>> START Given entries
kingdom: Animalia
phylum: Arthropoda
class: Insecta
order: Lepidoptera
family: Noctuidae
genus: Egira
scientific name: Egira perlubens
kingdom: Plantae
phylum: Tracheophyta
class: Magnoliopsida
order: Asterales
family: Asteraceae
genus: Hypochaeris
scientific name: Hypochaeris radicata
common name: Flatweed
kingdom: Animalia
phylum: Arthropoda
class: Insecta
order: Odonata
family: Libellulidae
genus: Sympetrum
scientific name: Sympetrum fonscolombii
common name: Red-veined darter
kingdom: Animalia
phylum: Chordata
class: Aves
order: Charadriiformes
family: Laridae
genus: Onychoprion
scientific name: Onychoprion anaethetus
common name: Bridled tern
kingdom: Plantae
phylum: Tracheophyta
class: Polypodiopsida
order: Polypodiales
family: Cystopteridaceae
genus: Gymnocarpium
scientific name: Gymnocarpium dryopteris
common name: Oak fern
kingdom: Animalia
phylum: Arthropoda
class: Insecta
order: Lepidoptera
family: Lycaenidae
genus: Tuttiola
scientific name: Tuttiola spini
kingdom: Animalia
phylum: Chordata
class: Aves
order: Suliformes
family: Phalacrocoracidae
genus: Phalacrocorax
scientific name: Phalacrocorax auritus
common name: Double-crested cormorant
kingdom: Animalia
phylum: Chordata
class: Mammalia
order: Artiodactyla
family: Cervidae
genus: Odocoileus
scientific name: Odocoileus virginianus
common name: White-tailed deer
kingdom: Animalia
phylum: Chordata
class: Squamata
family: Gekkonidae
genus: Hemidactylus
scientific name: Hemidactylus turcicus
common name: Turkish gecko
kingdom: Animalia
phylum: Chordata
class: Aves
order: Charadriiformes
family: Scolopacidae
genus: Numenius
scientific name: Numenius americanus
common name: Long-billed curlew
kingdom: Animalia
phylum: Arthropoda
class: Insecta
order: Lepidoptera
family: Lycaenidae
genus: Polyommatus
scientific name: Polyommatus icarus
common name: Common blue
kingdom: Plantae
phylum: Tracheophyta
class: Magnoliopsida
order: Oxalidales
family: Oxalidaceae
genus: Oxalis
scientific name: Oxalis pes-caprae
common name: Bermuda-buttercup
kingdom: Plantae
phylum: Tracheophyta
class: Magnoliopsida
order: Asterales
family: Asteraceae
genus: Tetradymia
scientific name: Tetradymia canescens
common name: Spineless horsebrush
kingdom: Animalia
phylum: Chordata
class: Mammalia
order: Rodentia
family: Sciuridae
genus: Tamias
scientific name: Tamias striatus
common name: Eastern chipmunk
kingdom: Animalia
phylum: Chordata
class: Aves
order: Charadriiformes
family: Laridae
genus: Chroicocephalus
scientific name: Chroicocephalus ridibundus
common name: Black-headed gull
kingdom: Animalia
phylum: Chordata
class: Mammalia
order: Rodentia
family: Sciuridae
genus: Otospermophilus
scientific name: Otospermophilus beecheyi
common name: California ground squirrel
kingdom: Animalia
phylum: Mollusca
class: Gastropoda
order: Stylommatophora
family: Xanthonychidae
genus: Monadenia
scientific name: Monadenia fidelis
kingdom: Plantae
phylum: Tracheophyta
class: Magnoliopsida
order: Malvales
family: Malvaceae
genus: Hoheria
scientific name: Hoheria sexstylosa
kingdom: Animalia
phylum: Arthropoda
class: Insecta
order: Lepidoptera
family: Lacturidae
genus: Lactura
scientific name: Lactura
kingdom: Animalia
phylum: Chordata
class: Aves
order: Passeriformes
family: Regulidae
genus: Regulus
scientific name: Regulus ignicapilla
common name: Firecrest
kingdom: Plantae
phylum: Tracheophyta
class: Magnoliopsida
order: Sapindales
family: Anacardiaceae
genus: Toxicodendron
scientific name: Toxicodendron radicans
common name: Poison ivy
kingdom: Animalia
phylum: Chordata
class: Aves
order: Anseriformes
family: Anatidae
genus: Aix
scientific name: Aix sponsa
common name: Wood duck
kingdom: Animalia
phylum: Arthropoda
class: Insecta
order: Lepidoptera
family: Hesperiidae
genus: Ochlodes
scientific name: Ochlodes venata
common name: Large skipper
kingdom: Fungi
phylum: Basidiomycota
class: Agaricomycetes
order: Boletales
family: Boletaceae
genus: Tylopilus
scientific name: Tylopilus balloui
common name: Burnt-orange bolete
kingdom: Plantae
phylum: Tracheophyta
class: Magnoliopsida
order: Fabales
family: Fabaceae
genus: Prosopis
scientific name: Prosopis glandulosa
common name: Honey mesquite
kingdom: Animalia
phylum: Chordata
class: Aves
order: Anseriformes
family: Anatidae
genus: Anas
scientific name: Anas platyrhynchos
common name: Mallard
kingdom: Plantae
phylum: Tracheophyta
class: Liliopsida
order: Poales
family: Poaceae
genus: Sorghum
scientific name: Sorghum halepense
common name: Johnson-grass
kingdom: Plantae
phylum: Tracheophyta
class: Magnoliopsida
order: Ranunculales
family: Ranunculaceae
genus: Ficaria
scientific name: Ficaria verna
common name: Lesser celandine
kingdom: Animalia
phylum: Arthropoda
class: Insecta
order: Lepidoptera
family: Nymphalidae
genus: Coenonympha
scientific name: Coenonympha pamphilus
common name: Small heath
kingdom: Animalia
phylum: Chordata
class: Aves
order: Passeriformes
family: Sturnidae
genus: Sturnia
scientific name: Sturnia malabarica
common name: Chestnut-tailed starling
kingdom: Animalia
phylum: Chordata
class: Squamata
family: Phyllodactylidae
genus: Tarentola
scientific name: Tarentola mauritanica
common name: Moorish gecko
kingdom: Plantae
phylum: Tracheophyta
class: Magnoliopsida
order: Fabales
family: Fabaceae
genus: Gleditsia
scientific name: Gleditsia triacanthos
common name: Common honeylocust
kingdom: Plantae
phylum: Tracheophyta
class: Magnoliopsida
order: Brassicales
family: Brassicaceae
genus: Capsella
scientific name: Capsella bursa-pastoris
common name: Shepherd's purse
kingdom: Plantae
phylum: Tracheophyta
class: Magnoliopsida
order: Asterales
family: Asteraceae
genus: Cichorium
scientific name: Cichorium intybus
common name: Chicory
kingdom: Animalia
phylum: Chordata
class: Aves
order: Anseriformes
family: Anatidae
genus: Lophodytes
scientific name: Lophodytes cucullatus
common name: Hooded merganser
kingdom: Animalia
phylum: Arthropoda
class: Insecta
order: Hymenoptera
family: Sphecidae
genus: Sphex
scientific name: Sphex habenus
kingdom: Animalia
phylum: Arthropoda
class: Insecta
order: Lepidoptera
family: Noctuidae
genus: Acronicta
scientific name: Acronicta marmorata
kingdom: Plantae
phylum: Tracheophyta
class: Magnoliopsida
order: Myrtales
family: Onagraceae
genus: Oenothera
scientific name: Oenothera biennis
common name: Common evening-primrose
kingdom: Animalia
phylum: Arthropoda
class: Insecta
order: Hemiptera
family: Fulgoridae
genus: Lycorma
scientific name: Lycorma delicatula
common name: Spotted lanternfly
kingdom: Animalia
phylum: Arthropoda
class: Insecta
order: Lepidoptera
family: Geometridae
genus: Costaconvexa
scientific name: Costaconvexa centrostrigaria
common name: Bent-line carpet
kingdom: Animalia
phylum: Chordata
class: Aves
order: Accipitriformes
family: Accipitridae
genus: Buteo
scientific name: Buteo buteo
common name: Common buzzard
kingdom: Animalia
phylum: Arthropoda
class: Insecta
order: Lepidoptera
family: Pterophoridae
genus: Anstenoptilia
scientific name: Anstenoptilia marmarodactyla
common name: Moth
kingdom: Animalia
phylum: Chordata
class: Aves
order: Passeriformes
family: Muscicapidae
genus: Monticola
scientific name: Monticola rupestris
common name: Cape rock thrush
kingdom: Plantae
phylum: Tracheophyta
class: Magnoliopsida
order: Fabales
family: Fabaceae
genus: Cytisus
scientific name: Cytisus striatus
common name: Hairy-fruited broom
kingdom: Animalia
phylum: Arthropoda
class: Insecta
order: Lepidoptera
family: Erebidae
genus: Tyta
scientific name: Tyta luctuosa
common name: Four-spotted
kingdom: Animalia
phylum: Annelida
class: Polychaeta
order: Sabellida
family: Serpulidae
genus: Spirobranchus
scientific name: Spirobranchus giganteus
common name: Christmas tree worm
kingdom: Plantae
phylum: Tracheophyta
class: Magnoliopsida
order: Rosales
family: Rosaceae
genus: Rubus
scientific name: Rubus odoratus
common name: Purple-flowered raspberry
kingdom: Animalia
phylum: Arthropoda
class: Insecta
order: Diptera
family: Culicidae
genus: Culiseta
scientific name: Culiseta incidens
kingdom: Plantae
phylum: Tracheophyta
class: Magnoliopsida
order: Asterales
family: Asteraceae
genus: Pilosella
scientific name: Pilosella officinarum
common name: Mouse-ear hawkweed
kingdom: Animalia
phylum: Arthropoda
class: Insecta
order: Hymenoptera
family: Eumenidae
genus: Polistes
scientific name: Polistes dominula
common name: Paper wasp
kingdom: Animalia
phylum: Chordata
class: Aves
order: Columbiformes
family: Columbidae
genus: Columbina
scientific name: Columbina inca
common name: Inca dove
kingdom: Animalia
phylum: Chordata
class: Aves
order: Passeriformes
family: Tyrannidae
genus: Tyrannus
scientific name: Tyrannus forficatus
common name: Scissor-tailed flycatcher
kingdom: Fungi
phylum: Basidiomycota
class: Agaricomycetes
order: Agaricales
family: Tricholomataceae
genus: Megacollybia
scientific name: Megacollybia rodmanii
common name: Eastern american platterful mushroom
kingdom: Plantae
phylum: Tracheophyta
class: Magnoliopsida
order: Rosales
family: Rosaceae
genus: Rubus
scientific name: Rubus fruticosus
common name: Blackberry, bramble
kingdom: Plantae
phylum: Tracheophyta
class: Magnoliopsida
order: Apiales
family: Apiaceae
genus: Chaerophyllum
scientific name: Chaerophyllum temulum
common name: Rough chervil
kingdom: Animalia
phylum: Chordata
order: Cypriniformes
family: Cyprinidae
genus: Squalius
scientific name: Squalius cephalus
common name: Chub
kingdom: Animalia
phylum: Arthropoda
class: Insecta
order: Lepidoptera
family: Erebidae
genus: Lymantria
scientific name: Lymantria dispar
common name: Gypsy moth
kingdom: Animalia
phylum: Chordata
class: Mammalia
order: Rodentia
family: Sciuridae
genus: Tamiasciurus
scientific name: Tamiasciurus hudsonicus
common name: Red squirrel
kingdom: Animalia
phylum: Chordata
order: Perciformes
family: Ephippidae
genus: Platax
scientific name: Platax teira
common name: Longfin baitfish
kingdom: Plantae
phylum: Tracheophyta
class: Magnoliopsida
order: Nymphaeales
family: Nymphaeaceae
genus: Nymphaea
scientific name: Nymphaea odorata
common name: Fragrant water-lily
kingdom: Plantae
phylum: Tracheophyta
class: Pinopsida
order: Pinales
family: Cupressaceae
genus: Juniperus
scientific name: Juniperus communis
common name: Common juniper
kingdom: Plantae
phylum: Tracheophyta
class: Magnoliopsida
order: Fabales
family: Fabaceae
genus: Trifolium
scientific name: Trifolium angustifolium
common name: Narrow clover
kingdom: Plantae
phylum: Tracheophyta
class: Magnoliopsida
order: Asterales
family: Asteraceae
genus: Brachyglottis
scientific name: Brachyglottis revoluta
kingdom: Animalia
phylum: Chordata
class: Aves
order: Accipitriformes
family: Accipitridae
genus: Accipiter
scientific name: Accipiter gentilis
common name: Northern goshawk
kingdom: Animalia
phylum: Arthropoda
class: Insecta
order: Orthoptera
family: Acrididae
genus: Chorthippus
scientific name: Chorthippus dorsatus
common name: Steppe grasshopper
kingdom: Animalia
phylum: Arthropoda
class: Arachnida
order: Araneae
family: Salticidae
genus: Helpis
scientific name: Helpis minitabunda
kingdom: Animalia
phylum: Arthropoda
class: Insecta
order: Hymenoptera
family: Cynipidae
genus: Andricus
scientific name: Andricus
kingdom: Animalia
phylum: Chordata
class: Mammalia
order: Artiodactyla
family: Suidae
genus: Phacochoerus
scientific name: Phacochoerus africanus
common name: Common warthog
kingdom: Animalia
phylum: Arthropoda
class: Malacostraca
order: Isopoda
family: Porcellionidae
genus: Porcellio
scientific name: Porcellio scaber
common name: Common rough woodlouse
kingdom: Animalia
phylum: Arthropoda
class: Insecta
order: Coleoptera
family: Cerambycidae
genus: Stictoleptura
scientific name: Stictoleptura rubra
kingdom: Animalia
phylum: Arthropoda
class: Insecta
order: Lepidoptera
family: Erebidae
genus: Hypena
>> END Given entries
**Direction**
Copy the records from their first line through the line containing "genus: Polyommatus", swapping "common name" for "vernacular name" and changing nothing else.

**Exercise response**
kingdom: Animalia
phylum: Arthropoda
class: Insecta
order: Lepidoptera
family: Noctuidae
genus: Egira
scientific name: Egira perlubens
kingdom: Plantae
phylum: Tracheophyta
class: Magnoliopsida
order: Asterales
family: Asteraceae
genus: Hypochaeris
scientific name: Hypochaeris radicata
vernacular name: Flatweed
kingdom: Animalia
phylum: Arthropoda
class: Insecta
order: Odonata
family: Libellulidae
genus: Sympetrum
scientific name: Sympetrum fonscolombii
vernacular name: Red-veined darter
kingdom: Animalia
phylum: Chordata
class: Aves
order: Charadriiformes
family: Laridae
genus: Onychoprion
scientific name: Onychoprion anaethetus
vernacular name: Bridled tern
kingdom: Plantae
phylum: Tracheophyta
class: Polypodiopsida
order: Polypodiales
family: Cystopteridaceae
genus: Gymnocarpium
scientific name: Gymnocarpium dryopteris
vernacular name: Oak fern
kingdom: Animalia
phylum: Arthropoda
class: Insecta
order: Lepidoptera
family: Lycaenidae
genus: Tuttiola
scientific name: Tuttiola spini
kingdom: Animalia
phylum: Chordata
class: Aves
order: Suliformes
family: Phalacrocoracidae
genus: Phalacrocorax
scientific name: Phalacrocorax auritus
vernacular name: Double-crested cormorant
kingdom: Animalia
phylum: Chordata
class: Mammalia
order: Artiodactyla
family: Cervidae
genus: Odocoileus
scientific name: Odocoileus virginianus
vernacular name: White-tailed deer
kingdom: Animalia
phylum: Chordata
class: Squamata
family: Gekkonidae
genus: Hemidactylus
scientific name: Hemidactylus turcicus
vernacular name: Turkish gecko
kingdom: Animalia
phylum: Chordata
class: Aves
order: Charadriiformes
family: Scolopacidae
genus: Numenius
scientific name: Numenius americanus
vernacular name: Long-billed curlew
kingdom: Animalia
phylum: Arthropoda
class: Insecta
order: Lepidoptera
family: Lycaenidae
genus: Polyommatus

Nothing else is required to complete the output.